Es sollte nicht nur für 29er geeignet sein, nicht nur für Enduro, All Mountain, sondern mit passenden Dämpfer auch für CC, Fatbike oder Touring. Es sollte "plüschig" sein wie ein Canfield, auf die kleinsten Unebenheiten reagieren, aber doch noch ein Stück besser klettern können. Allgemein war das Canfield One, bzw. das Balance die ganze Zeit immer das Vorbild. Leider war eine direkte Kopie nicht möglich, so ist das Design völlig auf 27,5 und 26 Zoll abgestimmt und kann nicht auf 29er übertragen werden ohne dass es sich völlig anders anfühlt.
Nach vielen vielen vielen Stunden des Herumprobierens bin ich dann zu einem Design gelangt, wo ich später feststellen musste dass es Jenes schon gibt. Eine verspätete Parallelentwicklung quasi, die sprichwörtlich am anderen Ende der Erdkugel ihren Ursprung wohl hatte. i-Track. Mit dem Namen kann ich mich aufgrund eines fragwürdigen Elektronikkonzerns zwar nicht anfreunden, mein Design ist allerdings sehr ähnlich.

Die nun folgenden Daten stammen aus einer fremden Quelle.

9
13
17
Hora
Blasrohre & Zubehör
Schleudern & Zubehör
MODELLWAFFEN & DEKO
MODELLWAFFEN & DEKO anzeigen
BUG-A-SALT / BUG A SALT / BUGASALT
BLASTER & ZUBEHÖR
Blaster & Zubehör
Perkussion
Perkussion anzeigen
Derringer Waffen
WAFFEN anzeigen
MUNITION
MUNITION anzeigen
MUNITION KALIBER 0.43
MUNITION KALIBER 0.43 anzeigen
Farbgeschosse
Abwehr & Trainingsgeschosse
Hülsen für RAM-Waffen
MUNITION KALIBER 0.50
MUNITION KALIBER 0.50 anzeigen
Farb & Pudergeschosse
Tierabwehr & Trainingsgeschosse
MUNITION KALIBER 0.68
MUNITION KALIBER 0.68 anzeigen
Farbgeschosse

Was sagt dieses Design aus? Es hat 145mm Federweg. Die Radhebekurve ist genauso stark nach hinten gerichtet wie die vordere Federgabel, dadurch bleibt der Abstand der beiden Radachsen bis 130mm Einfederung praktisch gleich. Durch eben jene Radhebekurve und dem gewählten Anti-Squat Wert dürfte das Design auch auf die kleinsten Kiesel gut ansprechen, mit passendem Dämpfer, versteht sich. Die Dämpferlänge beträgt 216mm. Man kann mit sehr kleinen Änderungen das Einfederverhalten des Designs auch auf 200mm, 190mm oder sogar 165mm Dämpfer abstimmen und erhält so ein Design das ebenfalls auch auf AM, Fatbikes oder CC abgestimmt werden kann.
Das allerdings auch optisch Auffälligste wird wohl die Kettenrolle sein. Jene ist am oberen Link befestigt und verändert seine Lage mit dem Einfedern. So ist man in der Lage das eingebaute Anti-Squat so zu verändern wie man es gerne hätte. Mein Design ist abgestimmt dass man über den ganzen Federweg hinweg einen Anti-Squat Wert erhält der ganz leicht unterhalb der 100% Marke rangiert. Das hilft vorallem beim Klettern. Die Rolle selbst wird aus POM gedreht und wird ca. 20g wiegen.
Ich werde in den nächsten Wochen und Monaten sehr viel zeit an einer Drehbank verbringen, wenn nötig meine neue Rahmenlehre -die ich extra für dieses neue Projekt gebaut habe- verbessern und ein paar Prototypen bauen. Wenn Alles nach Plan verläuft würde ich auch bei entsprechendem Interesse
eine Kleinserie aufstellen. Maßrahmen Fullys aus Stahl mit einem etwas anderen Federungsdesign...
Gebaut wird der Prototyp aus Chrom-Molybdän Stahl. Eine bunte Mischung aus Reynolds und Columbus Rohren sowie passend gedrehtem Vollmaterial.
Die Fügetechnik wird fillet brazing sein. Also hartgelötetes Material. Das Erscheinungsbild der Fügung ist dadurch sehr klassisch und aufgrund des Fehlens von Schweißraupen auch sehr clean. Als Hartlot kommt silberhaltiges Neusilberlot zum Einsatz. Es hat eine weit höhere Zugfestigkeit als z.B. Messing welches sonst benutzt wird, bei gleicher Verarbeitungstemperatur. Einziger Haken: Es ist vier Mal so teuer.
Hier noch ein Paar Impressionen von der neuen Rahmenlehre



Das erste Element des Prototyps ist auch schon fertig. Ein 100mm Steuerrohr mit 43,8mm Innendurchmesser aus dem vollen Material herausgedreht. Dadurch kann man die Wandstärke besser bestimmen und vorallem sicher sein dass Rohr an beiden Enden perfekt fluchtet.
Vorher und nachher:

Ich werde aufgrund meines Studiums nicht jeden Tag an dem Projekt arbeiten können, allerdings versuchen immer mal wieder ein Update zu liefern.